Écartée de la présidence de la Birmanie, la prix Nobel de la paix Han San Suki abuse de tous les stratagèmes pour s’adjuger les plein pouvoirs.

Han San Suki et Barack Obama. crédit wikipediacom

Han San Suki et Barack Obama. crédit wikipediacom

Dans une Birmanie militarisée(à la limite sous le joug d’une dictature militaire), la communauté internationale s’était ( comme à son habitude) empressée  tailler pour Han San Suki un costume sur mesure du genre « superwoman, batwoman ». Hélas, aux pieds du pouvoir, la prix Nobel de la paix, joue déjà « l’hyperwoman,la badwoman ». Les signes avant-coureur étaient pourtant visibles.

il était une fois Poutine Han San Suki, « la femme de l’autre »…Gbès est mieux que dra.

Après avoir été injustement écartée de la course à la présidentielle, Han San Suki (un peu comme Poutine en 2008) avait déjà affirmé qu’elle serait au-dessus du guignol président qui serait élu.
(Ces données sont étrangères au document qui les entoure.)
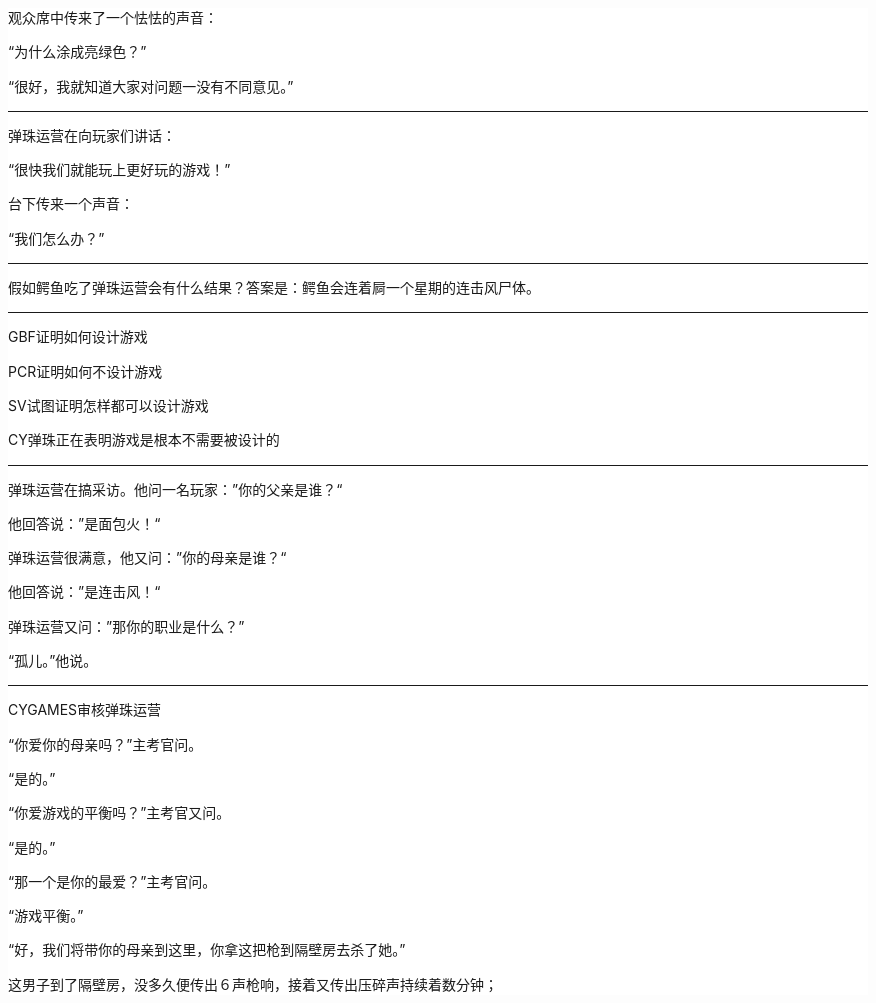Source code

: 观众席中传来了一个怯怯的声音： 

“为什么涂成亮绿色？” 

“很好，我就知道大家对问题一没有不同意见。”

---

弹珠运营在向玩家们讲话：

“很快我们就能玩上更好玩的游戏！” 

台下传来一个声音： 

“我们怎么办？”

---

假如鳄鱼吃了弹珠运营会有什么结果？答案是：鳄鱼会连着屙一个星期的连击风尸体。

---

GBF证明如何设计游戏

PCR证明如何不设计游戏

SV试图证明怎样都可以设计游戏

CY弹珠正在表明游戏是根本不需要被设计的

---

弹珠运营在搞采访。他问一名玩家：”你的父亲是谁？“ 

他回答说：”是面包火！“ 

弹珠运营很满意，他又问：”你的母亲是谁？“ 

他回答说：”是连击风！“ 

弹珠运营又问：”那你的职业是什么？” 

“孤儿。”他说。

---

CYGAMES审核弹珠运营

“你爱你的母亲吗？”主考官问。 

“是的。” 

“你爱游戏的平衡吗？”主考官又问。 

“是的。” 

“那一个是你的最爱？”主考官问。 

“游戏平衡。” 

“好，我们将带你的母亲到这里，你拿这把枪到隔壁房去杀了她。” 

这男子到了隔壁房，没多久便传出６声枪响，接着又传出压碎声持续着数分钟； 
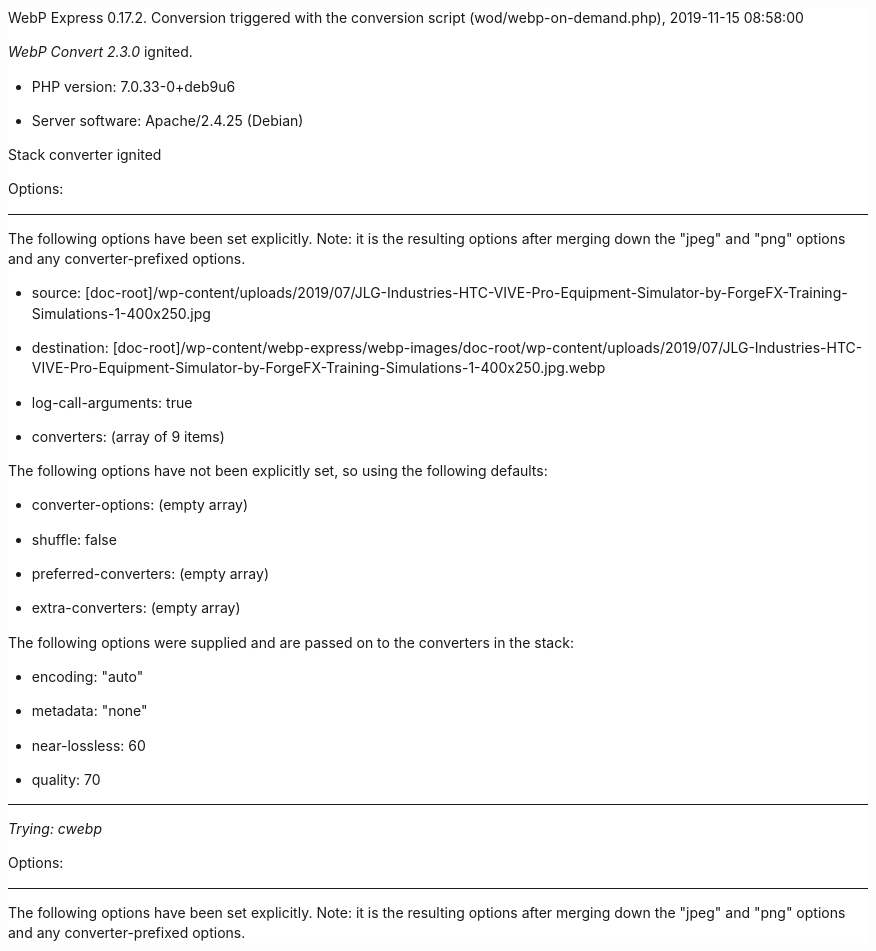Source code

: WebP Express 0.17.2. Conversion triggered with the conversion script (wod/webp-on-demand.php), 2019-11-15 08:58:00


*WebP Convert 2.3.0*  ignited.

- PHP version: 7.0.33-0+deb9u6

- Server software: Apache/2.4.25 (Debian)


Stack converter ignited


Options:

------------

The following options have been set explicitly. Note: it is the resulting options after merging down the "jpeg" and "png" options and any converter-prefixed options.

- source: [doc-root]/wp-content/uploads/2019/07/JLG-Industries-HTC-VIVE-Pro-Equipment-Simulator-by-ForgeFX-Training-Simulations-1-400x250.jpg

- destination: [doc-root]/wp-content/webp-express/webp-images/doc-root/wp-content/uploads/2019/07/JLG-Industries-HTC-VIVE-Pro-Equipment-Simulator-by-ForgeFX-Training-Simulations-1-400x250.jpg.webp

- log-call-arguments: true

- converters: (array of 9 items)


The following options have not been explicitly set, so using the following defaults:

- converter-options: (empty array)

- shuffle: false

- preferred-converters: (empty array)

- extra-converters: (empty array)


The following options were supplied and are passed on to the converters in the stack:

- encoding: "auto"

- metadata: "none"

- near-lossless: 60

- quality: 70

------------



*Trying: cwebp* 


Options:

------------

The following options have been set explicitly. Note: it is the resulting options after merging down the "jpeg" and "png" options and any converter-prefixed options.
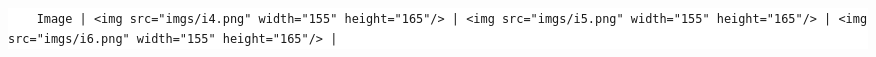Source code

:         Image | <img src="imgs/i4.png" width="155" height="165"/> | <img src="imgs/i5.png" width="155" height="165"/> | <img src="imgs/i6.png" width="155" height="165"/> |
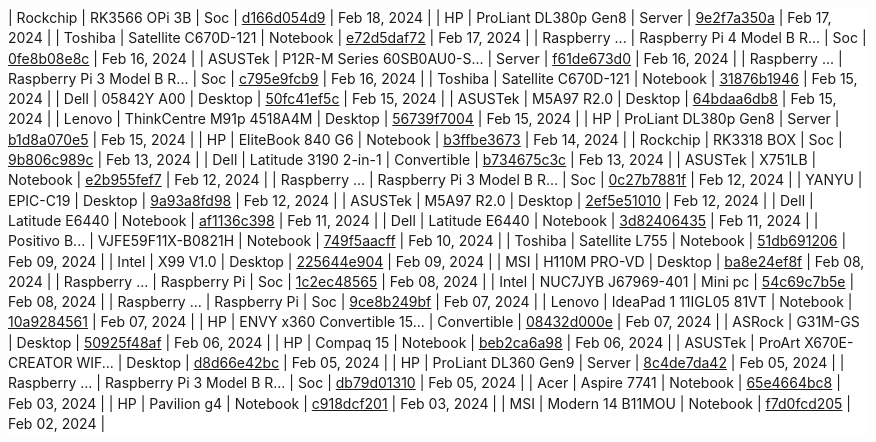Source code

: | Rockchip      | RK3566 OPi 3B               | Soc         | [d166d054d9](https://linux-hardware.org/?probe=d166d054d9) | Feb 18, 2024 |
| HP            | ProLiant DL380p Gen8        | Server      | [9e2f7a350a](https://linux-hardware.org/?probe=9e2f7a350a) | Feb 17, 2024 |
| Toshiba       | Satellite C670D-121         | Notebook    | [e72d5daf72](https://linux-hardware.org/?probe=e72d5daf72) | Feb 17, 2024 |
| Raspberry ... | Raspberry Pi 4 Model B R... | Soc         | [0fe8b08e8c](https://linux-hardware.org/?probe=0fe8b08e8c) | Feb 16, 2024 |
| ASUSTek       | P12R-M Series 60SB0AU0-S... | Server      | [f61de673d0](https://linux-hardware.org/?probe=f61de673d0) | Feb 16, 2024 |
| Raspberry ... | Raspberry Pi 3 Model B R... | Soc         | [c795e9fcb9](https://linux-hardware.org/?probe=c795e9fcb9) | Feb 16, 2024 |
| Toshiba       | Satellite C670D-121         | Notebook    | [31876b1946](https://linux-hardware.org/?probe=31876b1946) | Feb 15, 2024 |
| Dell          | 05842Y A00                  | Desktop     | [50fc41ef5c](https://linux-hardware.org/?probe=50fc41ef5c) | Feb 15, 2024 |
| ASUSTek       | M5A97 R2.0                  | Desktop     | [64bdaa6db8](https://linux-hardware.org/?probe=64bdaa6db8) | Feb 15, 2024 |
| Lenovo        | ThinkCentre M91p 4518A4M    | Desktop     | [56739f7004](https://linux-hardware.org/?probe=56739f7004) | Feb 15, 2024 |
| HP            | ProLiant DL380p Gen8        | Server      | [b1d8a070e5](https://linux-hardware.org/?probe=b1d8a070e5) | Feb 15, 2024 |
| HP            | EliteBook 840 G6            | Notebook    | [b3ffbe3673](https://linux-hardware.org/?probe=b3ffbe3673) | Feb 14, 2024 |
| Rockchip      | RK3318 BOX                  | Soc         | [9b806c989c](https://linux-hardware.org/?probe=9b806c989c) | Feb 13, 2024 |
| Dell          | Latitude 3190 2-in-1        | Convertible | [b734675c3c](https://linux-hardware.org/?probe=b734675c3c) | Feb 13, 2024 |
| ASUSTek       | X751LB                      | Notebook    | [e2b955fef7](https://linux-hardware.org/?probe=e2b955fef7) | Feb 12, 2024 |
| Raspberry ... | Raspberry Pi 3 Model B R... | Soc         | [0c27b7881f](https://linux-hardware.org/?probe=0c27b7881f) | Feb 12, 2024 |
| YANYU         | EPIC-C19                    | Desktop     | [9a93a8fd98](https://linux-hardware.org/?probe=9a93a8fd98) | Feb 12, 2024 |
| ASUSTek       | M5A97 R2.0                  | Desktop     | [2ef5e51010](https://linux-hardware.org/?probe=2ef5e51010) | Feb 12, 2024 |
| Dell          | Latitude E6440              | Notebook    | [af1136c398](https://linux-hardware.org/?probe=af1136c398) | Feb 11, 2024 |
| Dell          | Latitude E6440              | Notebook    | [3d82406435](https://linux-hardware.org/?probe=3d82406435) | Feb 11, 2024 |
| Positivo B... | VJFE59F11X-B0821H           | Notebook    | [749f5aacff](https://linux-hardware.org/?probe=749f5aacff) | Feb 10, 2024 |
| Toshiba       | Satellite L755              | Notebook    | [51db691206](https://linux-hardware.org/?probe=51db691206) | Feb 09, 2024 |
| Intel         | X99 V1.0                    | Desktop     | [225644e904](https://linux-hardware.org/?probe=225644e904) | Feb 09, 2024 |
| MSI           | H110M PRO-VD                | Desktop     | [ba8e24ef8f](https://linux-hardware.org/?probe=ba8e24ef8f) | Feb 08, 2024 |
| Raspberry ... | Raspberry Pi                | Soc         | [1c2ec48565](https://linux-hardware.org/?probe=1c2ec48565) | Feb 08, 2024 |
| Intel         | NUC7JYB J67969-401          | Mini pc     | [54c69c7b5e](https://linux-hardware.org/?probe=54c69c7b5e) | Feb 08, 2024 |
| Raspberry ... | Raspberry Pi                | Soc         | [9ce8b249bf](https://linux-hardware.org/?probe=9ce8b249bf) | Feb 07, 2024 |
| Lenovo        | IdeaPad 1 11IGL05 81VT      | Notebook    | [10a9284561](https://linux-hardware.org/?probe=10a9284561) | Feb 07, 2024 |
| HP            | ENVY x360 Convertible 15... | Convertible | [08432d000e](https://linux-hardware.org/?probe=08432d000e) | Feb 07, 2024 |
| ASRock        | G31M-GS                     | Desktop     | [50925f48af](https://linux-hardware.org/?probe=50925f48af) | Feb 06, 2024 |
| HP            | Compaq 15                   | Notebook    | [beb2ca6a98](https://linux-hardware.org/?probe=beb2ca6a98) | Feb 06, 2024 |
| ASUSTek       | ProArt X670E-CREATOR WIF... | Desktop     | [d8d66e42bc](https://linux-hardware.org/?probe=d8d66e42bc) | Feb 05, 2024 |
| HP            | ProLiant DL360 Gen9         | Server      | [8c4de7da42](https://linux-hardware.org/?probe=8c4de7da42) | Feb 05, 2024 |
| Raspberry ... | Raspberry Pi 3 Model B R... | Soc         | [db79d01310](https://linux-hardware.org/?probe=db79d01310) | Feb 05, 2024 |
| Acer          | Aspire 7741                 | Notebook    | [65e4664bc8](https://linux-hardware.org/?probe=65e4664bc8) | Feb 03, 2024 |
| HP            | Pavilion g4                 | Notebook    | [c918dcf201](https://linux-hardware.org/?probe=c918dcf201) | Feb 03, 2024 |
| MSI           | Modern 14 B11MOU            | Notebook    | [f7d0fcd205](https://linux-hardware.org/?probe=f7d0fcd205) | Feb 02, 2024 |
Alors, à quoi servait-il encore, d’organiser une farce d’élection dans cette sorte de micmac politique? Et pourtant, la prix Nobel de la paix aurait pu accepter une révision constitutionnelle portant sur la loi controversée( qui écarte de la course à la présidence tous ceux qui ont un conjoint étranger). Mais, cela, équivaudrait pour elle à encore patienter 5ans: un trop grand prix à payer pour une prix Nobel de la paix. Gbès est mieux que dra. Pire, de peur de perdre des voix aux élections législatives de 2015, Han San Suki ira jusqu’à faire retirer les musulmans( faisant partis de la minorité en Birmanie) de la liste des candidats de son parti.

« Ce n’est pas le pouvoir qui corrompt, mais la peur : la peur de perdre le pouvoir pour ceux qui l’exercent, et la peur des matraques pour ceux que le pouvoir opprime… » Han San Suki

 

Birmanie: Président et Présidente exæquo. gbès est mieux que dra.

Han San Suki.crédit Wikimedia.com

Han San Suki.crédit Wikimedia.com

Ministre des Affaires étrangères, de l’Éducation, de l’Électricité et de l’Énergie, « ministre du bureau du président »,très bientôt conseillère d’État, Han San Suki à soif et faim de pouvoir. Et, une sorte de « démocratie dictatoriale » est entrain de voir le jour en Birmanie.

Elle a beau être un as en politique, une dame de fer, à force d’être partout, on finit par être nulle part, parce que comme on dit à Abidjan « même chauffeur de Gbaka(mini car de transport en commun), il a apprenti oh ». Gbès est mieux que dra.